Windiger Garten? Diese Pflanzen fühlen sich trotzdem wohl
Welche Pflanzen passen in einen windigen Garten? Und worauf ist in Sachen Obst, Gemüse, Bäume, Sträucher und Hecken zu achten? Wir haben die wichtigsten Informationen für Sie.
Viel Wind oder Zugluft ist nicht nur für uns Menschen unangenehm, auch für die Pflanzen im Garten kann er auf Dauer zum Problem werden. Sie haben einen windigen Garten und möchten gerne wissen, welche Pflanzen das gut vertragen? Dann lesen Sie hier weiter.
Ein durchlässiger Holzzaun mit einzelnen, robusten Sträuchern und Pflanzen bietet einen wunderbaren, noch dazu gut aussehenden Schutz für Ihren windigen Garten. © zeralein/stock.adobe.com
In vielen Gärten gibt es ungemütliche Windecken und Windkanäle. Besonders in Einfamilienhaussiedlungen, wo die Häuser knapp nebeneinanderstehen, können regelrechte Düseneffekte entstehen. Zwar können Sie sich mit entsprechenden Möbeln, Windschutzvorrichtungen und gezielt gepflanzten Hecken und Sträuchern vor zu viel Durchzug schützen, aber viele Pflanzen, Kräuter und Blumen vertragen windoffene Stellen gar nicht gut. Windböen rütteln gehörig an den Pflanzenwurzeln, kleinere von ihnen reißen ab und stehen dann nicht mehr für die Versorgung der Pflanze zur Verfügung. Also was tun?
Windfeste Pflanzen setzen
Die Windfestigkeit einer Pflanze ist abhängig von mehreren Faktoren, Neben ihren Wurzel- und Holz-Eigenschaften und ihrem Alter bestimmen auch die Bodenstruktur und die Pflanzumgebung, wie stabil eine Pflanze steht. Ein hoher Grundwasserpegel und sehr feuchter Boden schränken die Standfestigkeit mit der Zeit stark ein. Jungpflanzen vertragen windige Lagen besser als ältere, da der Wurzelteil und die oberen Pflanzenteile ein gutes Gleichgewicht bilden.
Welche Pflanzen eignen sich besonders gut für windige Gärten? Eine Faustregel: Alles, was eher kleinwüchsig und buschig ist, biegsames Holz und eher kleines Laub hat. Aber auch viele Bäume und Gemüsesorten vertragen Wind recht gut. Obstbäume wie Äpfel (Sorten: Discovery oder James Grieve) und Birnen (Sorten: Conference, Williams Christ) sind selbstverständlich sehr stabil. Junge Bäumchen sollten noch mit Pfählen gestützt werden, bis sie ausreichend verwurzelt sind.
Zu den Gemüsesorten, die windige Standorte gut vertragen, sehr robust und widerstandsfähig sind, zählen unter anderem der Mangold, Grünkohl, Kräuter wie Rosmarin, Thymian, Salbei oder auch Rosmarin. Windfeste Sträucher sind zum Beispiel die Ribisel und der Sanddorn.

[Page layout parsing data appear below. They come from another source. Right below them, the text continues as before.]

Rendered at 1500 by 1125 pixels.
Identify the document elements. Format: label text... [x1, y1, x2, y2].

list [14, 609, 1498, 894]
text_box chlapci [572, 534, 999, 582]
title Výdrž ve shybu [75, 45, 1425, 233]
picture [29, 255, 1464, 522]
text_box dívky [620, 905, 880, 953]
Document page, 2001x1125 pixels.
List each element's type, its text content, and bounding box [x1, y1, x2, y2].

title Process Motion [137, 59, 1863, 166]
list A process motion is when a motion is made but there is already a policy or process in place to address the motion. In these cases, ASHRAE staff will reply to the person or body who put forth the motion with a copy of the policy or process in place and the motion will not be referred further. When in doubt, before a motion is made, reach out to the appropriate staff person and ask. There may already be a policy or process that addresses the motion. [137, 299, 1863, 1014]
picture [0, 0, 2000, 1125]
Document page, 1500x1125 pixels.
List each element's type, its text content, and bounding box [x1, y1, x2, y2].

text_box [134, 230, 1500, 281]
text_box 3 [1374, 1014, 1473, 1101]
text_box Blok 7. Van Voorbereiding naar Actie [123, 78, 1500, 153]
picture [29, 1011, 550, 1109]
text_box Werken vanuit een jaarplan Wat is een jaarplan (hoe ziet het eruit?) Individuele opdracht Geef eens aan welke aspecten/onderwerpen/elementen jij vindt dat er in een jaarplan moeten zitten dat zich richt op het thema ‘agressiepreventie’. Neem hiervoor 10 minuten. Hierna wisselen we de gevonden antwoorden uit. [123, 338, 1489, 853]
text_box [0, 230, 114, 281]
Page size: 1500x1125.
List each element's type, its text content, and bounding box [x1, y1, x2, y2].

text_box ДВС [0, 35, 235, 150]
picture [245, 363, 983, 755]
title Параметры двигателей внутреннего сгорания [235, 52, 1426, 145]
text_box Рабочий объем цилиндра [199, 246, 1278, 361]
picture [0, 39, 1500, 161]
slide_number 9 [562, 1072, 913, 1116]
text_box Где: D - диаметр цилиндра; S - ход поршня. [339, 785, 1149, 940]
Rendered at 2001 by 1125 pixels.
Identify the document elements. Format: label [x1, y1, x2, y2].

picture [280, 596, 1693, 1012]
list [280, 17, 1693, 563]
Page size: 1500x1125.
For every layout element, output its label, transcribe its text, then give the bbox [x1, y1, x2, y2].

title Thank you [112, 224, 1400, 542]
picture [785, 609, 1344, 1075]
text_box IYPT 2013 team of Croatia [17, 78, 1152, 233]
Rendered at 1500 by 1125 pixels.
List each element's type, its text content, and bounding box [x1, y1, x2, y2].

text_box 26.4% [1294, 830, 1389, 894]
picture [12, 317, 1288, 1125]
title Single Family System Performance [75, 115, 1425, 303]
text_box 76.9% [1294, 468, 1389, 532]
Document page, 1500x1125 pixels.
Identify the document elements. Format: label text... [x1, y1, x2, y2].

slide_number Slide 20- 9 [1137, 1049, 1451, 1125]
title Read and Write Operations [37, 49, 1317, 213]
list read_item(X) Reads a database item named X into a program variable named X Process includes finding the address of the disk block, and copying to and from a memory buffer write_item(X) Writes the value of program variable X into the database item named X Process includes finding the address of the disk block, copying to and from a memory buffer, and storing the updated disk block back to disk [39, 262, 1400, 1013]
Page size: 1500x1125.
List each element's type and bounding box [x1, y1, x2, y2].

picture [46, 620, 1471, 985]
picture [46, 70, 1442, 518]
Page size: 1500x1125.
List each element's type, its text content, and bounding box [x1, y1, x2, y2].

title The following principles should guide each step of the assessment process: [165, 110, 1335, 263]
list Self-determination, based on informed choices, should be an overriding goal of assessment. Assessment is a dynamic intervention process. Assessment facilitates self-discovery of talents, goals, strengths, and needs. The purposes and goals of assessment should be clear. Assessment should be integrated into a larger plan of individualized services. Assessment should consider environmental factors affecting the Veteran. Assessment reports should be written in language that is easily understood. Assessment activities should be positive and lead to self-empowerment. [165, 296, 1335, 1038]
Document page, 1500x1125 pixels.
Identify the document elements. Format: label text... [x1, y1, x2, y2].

Natürlichen Windschutz schaffen
Eine Hecke oder ein durchlässiger Zaun nehmen dem Wind schon viel Kraft. Mauern hingegen helfen gar nicht so gut, wie man vielleicht denkt. Sie werden vom Wind überströmt, dahinter bilden sich Windwirbel, die noch viel größeren Schaden anrichten, als ein stetiger Luftzug. Hecken, die Windschutz-Hecken sind schützende, natürliche Gartenabgrenzungen, die zuverlässig, stark verzweigt, widerstandsfähig und ausgesprochen robust sind. Zu den besten Hecken für Windschutz zählen Feldahorn, Hartriegel, Hainbuche, Hasel, Liguster, Geißblatt, Kirschpflaume, Kreuzdorn, Holunder, Flieder, Schlehdorn, die Mehlbeere und der Tamarisk.
Bohnen, Erbsen und robuste Kohlsorten wachsen sehr dicht und hoch, sie eignen sich also gut als Beetnachbarn für Gemüse und Kräuter, die es windstill mögen. © vulkanismus/adobe.stock.com
Neben Windschutzhecken gibt es auch Gemüsesorten, die für guten Windschutz im Beet sorgen. Besonders geeignet sind dafür Bohnen, Erbsen, Zuckermais, Topinambur und Kohlarten wie Rosenkohl. Gerade Gemüsesorten wie Kürbisse, Gurken, die meisten Salatsorten brauchen windgeschützte Standorte für einen guten Ertrag. Also planen Sie Ihre Gemüsebeete schlau und setzen Sie die passenden Beetnachbarn zusammen.